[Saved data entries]

================

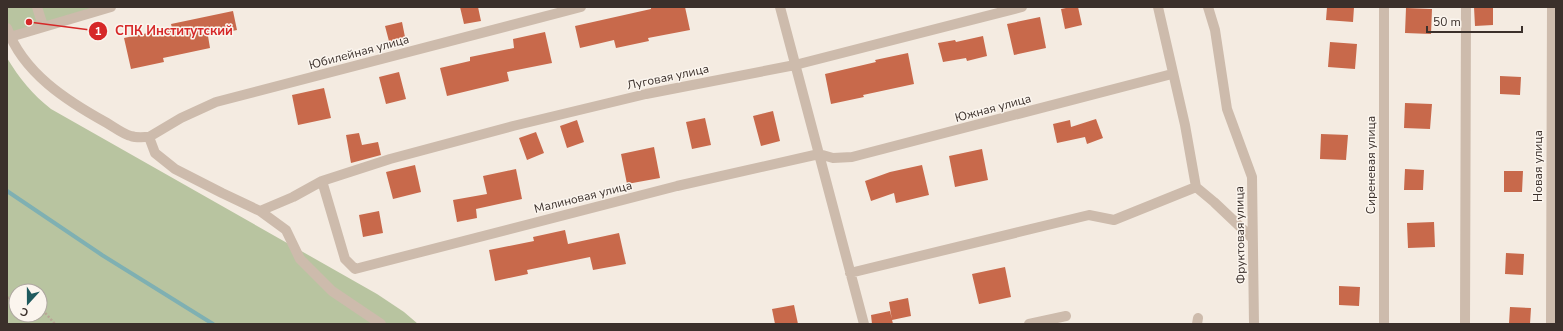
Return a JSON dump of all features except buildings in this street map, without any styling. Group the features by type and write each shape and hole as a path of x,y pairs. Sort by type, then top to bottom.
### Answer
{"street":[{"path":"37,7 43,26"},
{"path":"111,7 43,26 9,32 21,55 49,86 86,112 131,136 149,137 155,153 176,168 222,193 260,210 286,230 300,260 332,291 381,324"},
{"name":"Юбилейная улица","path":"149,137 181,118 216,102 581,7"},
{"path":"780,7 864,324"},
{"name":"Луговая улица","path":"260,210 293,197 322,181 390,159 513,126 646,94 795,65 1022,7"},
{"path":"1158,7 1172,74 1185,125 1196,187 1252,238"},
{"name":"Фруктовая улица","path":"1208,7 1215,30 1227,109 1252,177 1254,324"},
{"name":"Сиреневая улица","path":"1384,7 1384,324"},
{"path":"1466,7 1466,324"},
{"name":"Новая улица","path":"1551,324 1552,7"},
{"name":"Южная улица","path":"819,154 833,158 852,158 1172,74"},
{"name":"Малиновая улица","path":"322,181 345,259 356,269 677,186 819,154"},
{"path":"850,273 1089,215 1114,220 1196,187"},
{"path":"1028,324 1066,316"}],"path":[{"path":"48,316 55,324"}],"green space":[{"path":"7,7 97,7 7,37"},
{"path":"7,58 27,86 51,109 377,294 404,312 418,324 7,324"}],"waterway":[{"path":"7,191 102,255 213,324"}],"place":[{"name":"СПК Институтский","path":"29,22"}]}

================

EXERCISE AIM.
With the pictures removed, return the data above word for word.

ANSWER SECTION.
Return a JSON dump of all features except buildings in this street map, without any styling. Group the features by type and write each shape and hole as a path of x,y pairs. Sort by type, then top to bottom.
### Answer
{"street":[{"path":"37,7 43,26"},
{"path":"111,7 43,26 9,32 21,55 49,86 86,112 131,136 149,137 155,153 176,168 222,193 260,210 286,230 300,260 332,291 381,324"},
{"name":"Юбилейная улица","path":"149,137 181,118 216,102 581,7"},
{"path":"780,7 864,324"},
{"name":"Луговая улица","path":"260,210 293,197 322,181 390,159 513,126 646,94 795,65 1022,7"},
{"path":"1158,7 1172,74 1185,125 1196,187 1252,238"},
{"name":"Фруктовая улица","path":"1208,7 1215,30 1227,109 1252,177 1254,324"},
{"name":"Сиреневая улица","path":"1384,7 1384,324"},
{"path":"1466,7 1466,324"},
{"name":"Новая улица","path":"1551,324 1552,7"},
{"name":"Южная улица","path":"819,154 833,158 852,158 1172,74"},
{"name":"Малиновая улица","path":"322,181 345,259 356,269 677,186 819,154"},
{"path":"850,273 1089,215 1114,220 1196,187"},
{"path":"1028,324 1066,316"}],"path":[{"path":"48,316 55,324"}],"green space":[{"path":"7,7 97,7 7,37"},
{"path":"7,58 27,86 51,109 377,294 404,312 418,324 7,324"}],"waterway":[{"path":"7,191 102,255 213,324"}],"place":[{"name":"СПК Институтский","path":"29,22"}]}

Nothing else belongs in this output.